Stored data
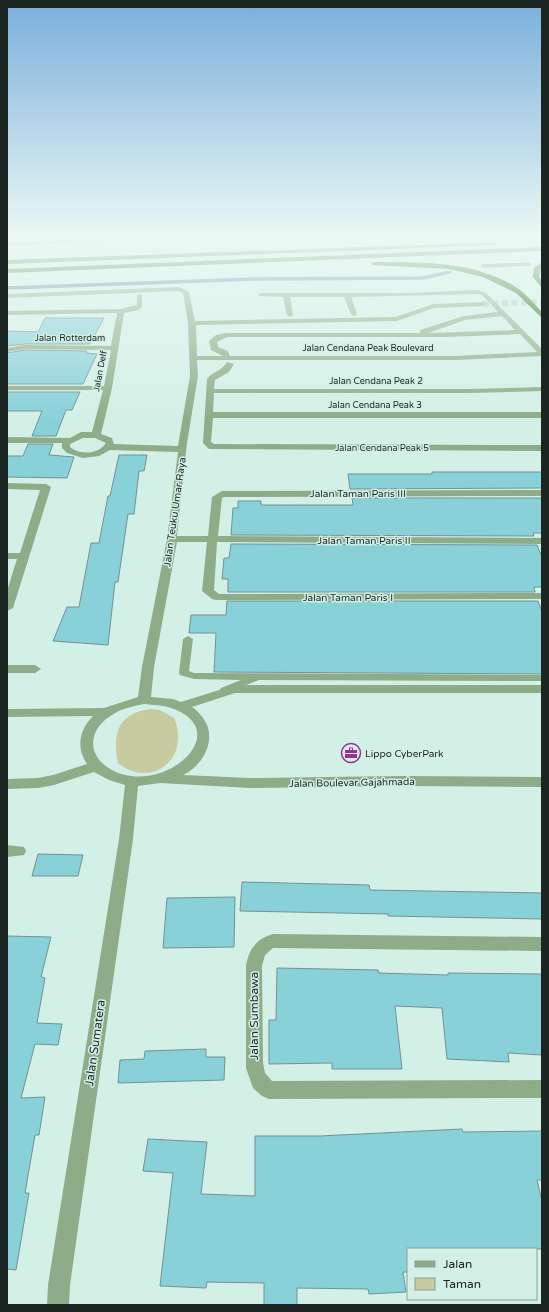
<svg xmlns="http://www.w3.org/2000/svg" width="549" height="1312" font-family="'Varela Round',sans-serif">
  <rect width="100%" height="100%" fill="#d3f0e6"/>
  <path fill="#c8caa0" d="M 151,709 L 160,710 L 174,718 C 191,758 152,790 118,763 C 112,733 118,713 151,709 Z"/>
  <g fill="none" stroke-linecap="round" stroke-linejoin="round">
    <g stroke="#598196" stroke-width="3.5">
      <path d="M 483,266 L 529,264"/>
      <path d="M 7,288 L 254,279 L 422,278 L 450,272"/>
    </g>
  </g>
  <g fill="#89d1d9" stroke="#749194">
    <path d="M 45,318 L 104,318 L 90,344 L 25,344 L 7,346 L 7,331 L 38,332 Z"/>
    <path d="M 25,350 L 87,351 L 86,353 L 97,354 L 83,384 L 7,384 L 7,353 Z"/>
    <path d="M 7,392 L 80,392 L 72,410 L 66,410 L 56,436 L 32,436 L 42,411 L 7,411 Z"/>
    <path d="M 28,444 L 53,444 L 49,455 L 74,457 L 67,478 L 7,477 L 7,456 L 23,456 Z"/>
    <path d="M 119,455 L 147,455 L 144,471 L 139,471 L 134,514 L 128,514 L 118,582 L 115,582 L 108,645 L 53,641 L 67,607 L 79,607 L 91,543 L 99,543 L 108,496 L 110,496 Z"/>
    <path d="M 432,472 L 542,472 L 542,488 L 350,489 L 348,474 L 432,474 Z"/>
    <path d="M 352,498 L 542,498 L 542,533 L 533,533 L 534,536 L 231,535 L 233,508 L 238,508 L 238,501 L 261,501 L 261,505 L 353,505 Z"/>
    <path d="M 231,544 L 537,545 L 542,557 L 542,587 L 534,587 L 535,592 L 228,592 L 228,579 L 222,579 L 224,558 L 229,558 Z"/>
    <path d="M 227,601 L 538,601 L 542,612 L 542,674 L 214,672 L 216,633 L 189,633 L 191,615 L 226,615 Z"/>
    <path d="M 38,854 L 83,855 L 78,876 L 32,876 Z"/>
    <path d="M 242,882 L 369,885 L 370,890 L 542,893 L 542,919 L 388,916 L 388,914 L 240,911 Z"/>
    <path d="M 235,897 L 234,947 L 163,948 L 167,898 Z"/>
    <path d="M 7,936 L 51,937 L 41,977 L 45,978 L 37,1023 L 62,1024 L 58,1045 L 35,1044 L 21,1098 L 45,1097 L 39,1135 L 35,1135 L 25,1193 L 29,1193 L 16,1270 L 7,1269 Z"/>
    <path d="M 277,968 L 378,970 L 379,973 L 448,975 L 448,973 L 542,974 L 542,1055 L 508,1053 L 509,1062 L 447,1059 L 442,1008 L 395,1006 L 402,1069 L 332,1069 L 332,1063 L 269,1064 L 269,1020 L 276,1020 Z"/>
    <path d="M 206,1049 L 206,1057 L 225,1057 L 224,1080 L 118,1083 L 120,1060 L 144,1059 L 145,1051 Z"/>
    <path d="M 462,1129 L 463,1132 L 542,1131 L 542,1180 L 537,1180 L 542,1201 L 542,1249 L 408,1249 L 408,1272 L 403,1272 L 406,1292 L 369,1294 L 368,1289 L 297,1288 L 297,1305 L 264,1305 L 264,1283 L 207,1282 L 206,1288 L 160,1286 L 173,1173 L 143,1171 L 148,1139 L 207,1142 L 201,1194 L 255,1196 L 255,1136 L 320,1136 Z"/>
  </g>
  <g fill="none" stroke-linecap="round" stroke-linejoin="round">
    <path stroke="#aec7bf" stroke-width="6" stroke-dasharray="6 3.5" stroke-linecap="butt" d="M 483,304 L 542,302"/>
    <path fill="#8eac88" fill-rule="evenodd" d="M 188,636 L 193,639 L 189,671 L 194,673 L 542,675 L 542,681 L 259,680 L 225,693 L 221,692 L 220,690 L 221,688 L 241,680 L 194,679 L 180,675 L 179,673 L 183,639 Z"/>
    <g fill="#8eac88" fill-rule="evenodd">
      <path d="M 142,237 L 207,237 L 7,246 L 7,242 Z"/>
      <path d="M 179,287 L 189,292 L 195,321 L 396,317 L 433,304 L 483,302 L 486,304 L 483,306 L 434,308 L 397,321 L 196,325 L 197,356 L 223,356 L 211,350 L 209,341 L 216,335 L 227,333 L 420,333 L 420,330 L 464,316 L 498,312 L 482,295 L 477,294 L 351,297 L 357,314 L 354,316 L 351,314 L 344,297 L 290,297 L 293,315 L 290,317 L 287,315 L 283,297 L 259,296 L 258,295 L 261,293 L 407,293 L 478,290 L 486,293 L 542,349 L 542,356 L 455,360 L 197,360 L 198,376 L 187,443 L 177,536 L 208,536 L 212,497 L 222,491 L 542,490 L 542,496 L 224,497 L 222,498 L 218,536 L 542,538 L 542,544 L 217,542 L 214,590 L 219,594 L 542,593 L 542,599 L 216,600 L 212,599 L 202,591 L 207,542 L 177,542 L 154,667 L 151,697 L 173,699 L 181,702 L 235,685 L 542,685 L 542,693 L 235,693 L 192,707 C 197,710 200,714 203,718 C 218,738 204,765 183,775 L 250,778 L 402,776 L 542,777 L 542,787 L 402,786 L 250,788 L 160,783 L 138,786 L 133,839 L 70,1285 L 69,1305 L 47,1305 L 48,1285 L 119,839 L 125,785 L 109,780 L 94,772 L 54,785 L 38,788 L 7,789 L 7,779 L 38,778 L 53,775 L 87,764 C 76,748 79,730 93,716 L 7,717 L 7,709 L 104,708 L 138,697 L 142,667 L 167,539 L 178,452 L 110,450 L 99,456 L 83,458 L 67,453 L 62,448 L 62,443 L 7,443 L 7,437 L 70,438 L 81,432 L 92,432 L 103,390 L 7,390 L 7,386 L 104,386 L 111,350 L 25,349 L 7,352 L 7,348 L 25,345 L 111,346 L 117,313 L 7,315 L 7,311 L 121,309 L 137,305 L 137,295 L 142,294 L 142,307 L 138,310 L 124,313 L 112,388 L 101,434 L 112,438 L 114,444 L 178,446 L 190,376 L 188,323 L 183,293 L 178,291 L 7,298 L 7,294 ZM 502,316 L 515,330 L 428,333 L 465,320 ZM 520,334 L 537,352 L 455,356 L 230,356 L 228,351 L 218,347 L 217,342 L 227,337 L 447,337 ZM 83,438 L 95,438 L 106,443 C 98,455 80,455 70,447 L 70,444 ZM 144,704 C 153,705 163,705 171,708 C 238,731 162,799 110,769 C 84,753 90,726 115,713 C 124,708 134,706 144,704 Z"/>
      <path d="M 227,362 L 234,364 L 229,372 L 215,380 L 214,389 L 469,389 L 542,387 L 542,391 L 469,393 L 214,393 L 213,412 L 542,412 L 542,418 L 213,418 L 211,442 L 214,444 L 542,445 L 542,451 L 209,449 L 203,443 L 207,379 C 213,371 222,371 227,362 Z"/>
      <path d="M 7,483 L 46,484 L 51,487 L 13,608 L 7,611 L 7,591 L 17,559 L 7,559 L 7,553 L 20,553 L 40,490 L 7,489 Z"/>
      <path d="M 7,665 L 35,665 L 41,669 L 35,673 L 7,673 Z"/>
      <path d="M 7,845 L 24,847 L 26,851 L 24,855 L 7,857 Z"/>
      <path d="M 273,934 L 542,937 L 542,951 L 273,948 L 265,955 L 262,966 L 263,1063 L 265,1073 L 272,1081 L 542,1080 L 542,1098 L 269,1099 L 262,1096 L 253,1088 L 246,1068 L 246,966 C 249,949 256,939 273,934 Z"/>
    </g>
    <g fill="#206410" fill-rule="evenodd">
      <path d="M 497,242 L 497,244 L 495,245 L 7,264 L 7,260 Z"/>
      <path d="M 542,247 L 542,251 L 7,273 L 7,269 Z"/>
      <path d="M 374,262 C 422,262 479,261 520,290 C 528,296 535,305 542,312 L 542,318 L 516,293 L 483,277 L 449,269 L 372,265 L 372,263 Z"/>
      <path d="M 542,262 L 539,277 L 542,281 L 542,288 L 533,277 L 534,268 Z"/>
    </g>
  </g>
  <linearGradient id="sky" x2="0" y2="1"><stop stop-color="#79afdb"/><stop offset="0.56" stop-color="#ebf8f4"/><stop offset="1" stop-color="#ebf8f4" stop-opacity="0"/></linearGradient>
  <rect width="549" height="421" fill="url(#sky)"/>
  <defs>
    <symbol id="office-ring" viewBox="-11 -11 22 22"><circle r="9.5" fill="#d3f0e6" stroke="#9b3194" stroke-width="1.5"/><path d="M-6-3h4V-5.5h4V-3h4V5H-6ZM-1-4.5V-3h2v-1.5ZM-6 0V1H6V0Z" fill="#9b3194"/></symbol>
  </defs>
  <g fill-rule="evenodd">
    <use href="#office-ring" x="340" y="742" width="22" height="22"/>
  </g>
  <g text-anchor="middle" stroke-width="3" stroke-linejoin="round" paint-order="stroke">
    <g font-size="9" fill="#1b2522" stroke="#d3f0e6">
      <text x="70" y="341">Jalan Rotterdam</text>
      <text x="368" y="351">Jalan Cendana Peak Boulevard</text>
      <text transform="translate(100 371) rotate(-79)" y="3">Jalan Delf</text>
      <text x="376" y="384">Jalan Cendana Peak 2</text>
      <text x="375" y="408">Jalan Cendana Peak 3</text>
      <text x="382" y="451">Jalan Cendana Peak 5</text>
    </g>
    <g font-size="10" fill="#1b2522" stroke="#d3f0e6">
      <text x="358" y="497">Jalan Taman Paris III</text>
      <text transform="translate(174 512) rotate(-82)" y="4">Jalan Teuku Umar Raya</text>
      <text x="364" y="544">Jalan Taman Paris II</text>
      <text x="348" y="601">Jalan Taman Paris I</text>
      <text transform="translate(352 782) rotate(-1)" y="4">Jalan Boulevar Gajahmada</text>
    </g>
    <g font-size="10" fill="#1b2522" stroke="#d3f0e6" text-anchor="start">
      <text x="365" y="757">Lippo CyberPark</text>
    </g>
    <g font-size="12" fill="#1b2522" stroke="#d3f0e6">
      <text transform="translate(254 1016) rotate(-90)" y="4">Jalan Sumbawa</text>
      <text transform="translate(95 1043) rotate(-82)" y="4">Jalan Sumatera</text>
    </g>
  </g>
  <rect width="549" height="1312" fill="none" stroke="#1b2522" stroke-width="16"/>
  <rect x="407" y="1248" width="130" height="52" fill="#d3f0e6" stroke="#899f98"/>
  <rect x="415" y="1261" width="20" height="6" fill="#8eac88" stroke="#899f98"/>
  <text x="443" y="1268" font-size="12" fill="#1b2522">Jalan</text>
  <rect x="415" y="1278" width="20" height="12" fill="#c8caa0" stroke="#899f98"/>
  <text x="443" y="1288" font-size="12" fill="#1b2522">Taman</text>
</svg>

...

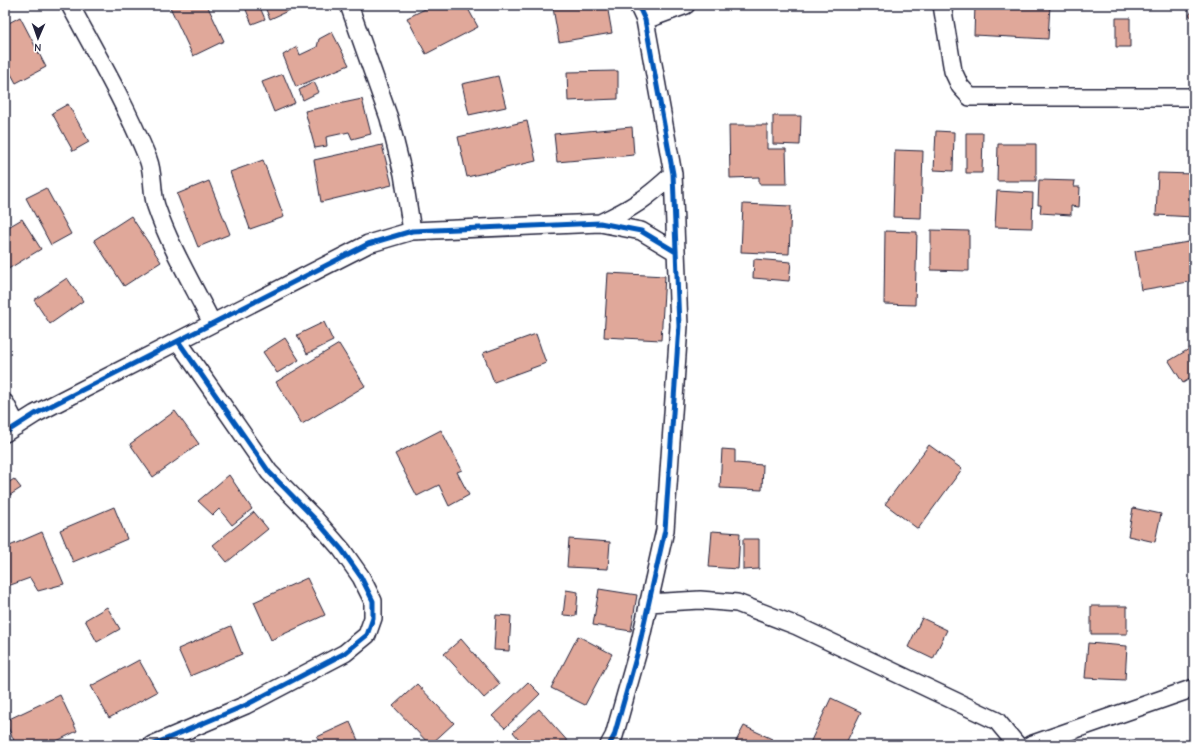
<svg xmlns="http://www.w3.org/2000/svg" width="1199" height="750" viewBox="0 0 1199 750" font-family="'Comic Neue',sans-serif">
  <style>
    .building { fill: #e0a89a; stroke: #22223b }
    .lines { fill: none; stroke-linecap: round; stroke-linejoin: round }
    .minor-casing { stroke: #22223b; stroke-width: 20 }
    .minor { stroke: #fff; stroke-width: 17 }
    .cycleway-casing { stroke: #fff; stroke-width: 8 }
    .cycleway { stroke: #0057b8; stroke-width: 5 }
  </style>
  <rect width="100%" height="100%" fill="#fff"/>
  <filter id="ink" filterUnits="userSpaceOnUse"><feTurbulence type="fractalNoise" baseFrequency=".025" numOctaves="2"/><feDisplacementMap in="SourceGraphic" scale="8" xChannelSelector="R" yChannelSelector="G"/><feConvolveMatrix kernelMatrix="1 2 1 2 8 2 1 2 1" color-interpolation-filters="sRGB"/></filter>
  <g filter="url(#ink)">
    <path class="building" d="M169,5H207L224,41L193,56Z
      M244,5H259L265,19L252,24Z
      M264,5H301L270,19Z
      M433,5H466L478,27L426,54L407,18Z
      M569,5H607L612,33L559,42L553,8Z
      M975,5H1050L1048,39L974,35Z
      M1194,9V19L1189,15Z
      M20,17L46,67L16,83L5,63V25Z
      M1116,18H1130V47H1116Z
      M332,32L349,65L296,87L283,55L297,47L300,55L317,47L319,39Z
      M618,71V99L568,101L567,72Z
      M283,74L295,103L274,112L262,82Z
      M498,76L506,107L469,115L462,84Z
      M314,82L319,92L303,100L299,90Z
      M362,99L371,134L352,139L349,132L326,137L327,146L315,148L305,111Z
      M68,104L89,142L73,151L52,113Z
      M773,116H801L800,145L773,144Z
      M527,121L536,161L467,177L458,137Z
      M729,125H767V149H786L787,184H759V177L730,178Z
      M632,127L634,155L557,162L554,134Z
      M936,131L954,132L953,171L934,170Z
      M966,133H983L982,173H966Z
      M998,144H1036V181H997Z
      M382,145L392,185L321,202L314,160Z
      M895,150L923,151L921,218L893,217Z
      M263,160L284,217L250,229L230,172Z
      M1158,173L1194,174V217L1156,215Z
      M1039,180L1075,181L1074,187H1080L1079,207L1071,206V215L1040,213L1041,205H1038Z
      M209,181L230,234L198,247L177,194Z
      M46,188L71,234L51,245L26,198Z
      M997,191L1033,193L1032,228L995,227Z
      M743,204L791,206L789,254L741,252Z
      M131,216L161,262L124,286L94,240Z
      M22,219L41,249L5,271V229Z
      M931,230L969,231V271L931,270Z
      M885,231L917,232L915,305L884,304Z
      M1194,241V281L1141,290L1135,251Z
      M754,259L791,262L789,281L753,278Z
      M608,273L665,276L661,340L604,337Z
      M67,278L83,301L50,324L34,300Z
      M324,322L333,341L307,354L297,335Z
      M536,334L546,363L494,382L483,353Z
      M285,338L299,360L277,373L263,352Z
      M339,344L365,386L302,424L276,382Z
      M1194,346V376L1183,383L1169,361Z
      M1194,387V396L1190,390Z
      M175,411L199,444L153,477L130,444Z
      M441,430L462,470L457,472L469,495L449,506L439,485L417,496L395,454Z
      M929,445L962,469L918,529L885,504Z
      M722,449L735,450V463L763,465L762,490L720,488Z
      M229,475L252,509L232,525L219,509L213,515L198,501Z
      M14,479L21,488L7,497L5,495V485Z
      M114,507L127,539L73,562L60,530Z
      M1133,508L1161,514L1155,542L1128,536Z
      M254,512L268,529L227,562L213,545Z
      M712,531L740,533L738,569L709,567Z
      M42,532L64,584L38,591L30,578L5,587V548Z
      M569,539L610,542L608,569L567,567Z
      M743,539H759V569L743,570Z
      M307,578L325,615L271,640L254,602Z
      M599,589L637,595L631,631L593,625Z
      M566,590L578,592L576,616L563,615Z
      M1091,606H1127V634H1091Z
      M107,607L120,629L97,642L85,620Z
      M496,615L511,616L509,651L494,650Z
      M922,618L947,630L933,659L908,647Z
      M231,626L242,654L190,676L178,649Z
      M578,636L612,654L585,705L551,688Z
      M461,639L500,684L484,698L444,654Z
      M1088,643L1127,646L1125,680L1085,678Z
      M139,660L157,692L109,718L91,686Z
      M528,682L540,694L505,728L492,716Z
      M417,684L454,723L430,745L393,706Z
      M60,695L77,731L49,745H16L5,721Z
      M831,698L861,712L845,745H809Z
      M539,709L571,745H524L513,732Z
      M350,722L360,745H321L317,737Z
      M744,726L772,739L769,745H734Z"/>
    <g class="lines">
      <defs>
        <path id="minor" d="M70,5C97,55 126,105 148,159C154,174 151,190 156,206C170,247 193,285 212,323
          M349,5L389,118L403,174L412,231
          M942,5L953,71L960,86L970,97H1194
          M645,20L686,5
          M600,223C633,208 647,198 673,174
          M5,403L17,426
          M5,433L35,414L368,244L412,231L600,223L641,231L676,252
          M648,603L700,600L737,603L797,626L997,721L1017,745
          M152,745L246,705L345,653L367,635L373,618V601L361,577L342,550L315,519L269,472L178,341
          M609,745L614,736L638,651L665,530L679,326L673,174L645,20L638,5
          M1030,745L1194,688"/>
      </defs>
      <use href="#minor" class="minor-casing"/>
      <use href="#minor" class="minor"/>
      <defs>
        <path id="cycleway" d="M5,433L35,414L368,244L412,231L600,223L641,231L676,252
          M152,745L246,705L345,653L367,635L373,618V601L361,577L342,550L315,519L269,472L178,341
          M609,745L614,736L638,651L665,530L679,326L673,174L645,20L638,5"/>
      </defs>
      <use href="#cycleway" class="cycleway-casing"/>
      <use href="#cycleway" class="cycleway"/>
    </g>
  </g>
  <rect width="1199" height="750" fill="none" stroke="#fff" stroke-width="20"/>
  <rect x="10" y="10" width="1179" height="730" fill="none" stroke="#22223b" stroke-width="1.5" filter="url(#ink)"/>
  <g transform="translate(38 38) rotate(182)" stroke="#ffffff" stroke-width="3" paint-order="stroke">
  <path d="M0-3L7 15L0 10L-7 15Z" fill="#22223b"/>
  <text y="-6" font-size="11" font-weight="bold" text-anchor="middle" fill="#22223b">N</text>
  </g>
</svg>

Work instructions = Transcribe each line of the data above, unaltered, from the one where "M773,116H801L800,145L773,144Z" appears to the one where "M60,695L77,731L49,745H16L5,721Z" appears, inclusive of both.

Task response =
      M773,116H801L800,145L773,144Z
      M527,121L536,161L467,177L458,137Z
      M729,125H767V149H786L787,184H759V177L730,178Z
      M632,127L634,155L557,162L554,134Z
      M936,131L954,132L953,171L934,170Z
      M966,133H983L982,173H966Z
      M998,144H1036V181H997Z
      M382,145L392,185L321,202L314,160Z
      M895,150L923,151L921,218L893,217Z
      M263,160L284,217L250,229L230,172Z
      M1158,173L1194,174V217L1156,215Z
      M1039,180L1075,181L1074,187H1080L1079,207L1071,206V215L1040,213L1041,205H1038Z
      M209,181L230,234L198,247L177,194Z
      M46,188L71,234L51,245L26,198Z
      M997,191L1033,193L1032,228L995,227Z
      M743,204L791,206L789,254L741,252Z
      M131,216L161,262L124,286L94,240Z
      M22,219L41,249L5,271V229Z
      M931,230L969,231V271L931,270Z
      M885,231L917,232L915,305L884,304Z
      M1194,241V281L1141,290L1135,251Z
      M754,259L791,262L789,281L753,278Z
      M608,273L665,276L661,340L604,337Z
      M67,278L83,301L50,324L34,300Z
      M324,322L333,341L307,354L297,335Z
      M536,334L546,363L494,382L483,353Z
      M285,338L299,360L277,373L263,352Z
      M339,344L365,386L302,424L276,382Z
      M1194,346V376L1183,383L1169,361Z
      M1194,387V396L1190,390Z
      M175,411L199,444L153,477L130,444Z
      M441,430L462,470L457,472L469,495L449,506L439,485L417,496L395,454Z
      M929,445L962,469L918,529L885,504Z
      M722,449L735,450V463L763,465L762,490L720,488Z
      M229,475L252,509L232,525L219,509L213,515L198,501Z
      M14,479L21,488L7,497L5,495V485Z
      M114,507L127,539L73,562L60,530Z
      M1133,508L1161,514L1155,542L1128,536Z
      M254,512L268,529L227,562L213,545Z
      M712,531L740,533L738,569L709,567Z
      M42,532L64,584L38,591L30,578L5,587V548Z
      M569,539L610,542L608,569L567,567Z
      M743,539H759V569L743,570Z
      M307,578L325,615L271,640L254,602Z
      M599,589L637,595L631,631L593,625Z
      M566,590L578,592L576,616L563,615Z
      M1091,606H1127V634H1091Z
      M107,607L120,629L97,642L85,620Z
      M496,615L511,616L509,651L494,650Z
      M922,618L947,630L933,659L908,647Z
      M231,626L242,654L190,676L178,649Z
      M578,636L612,654L585,705L551,688Z
      M461,639L500,684L484,698L444,654Z
      M1088,643L1127,646L1125,680L1085,678Z
      M139,660L157,692L109,718L91,686Z
      M528,682L540,694L505,728L492,716Z
      M417,684L454,723L430,745L393,706Z
      M60,695L77,731L49,745H16L5,721Z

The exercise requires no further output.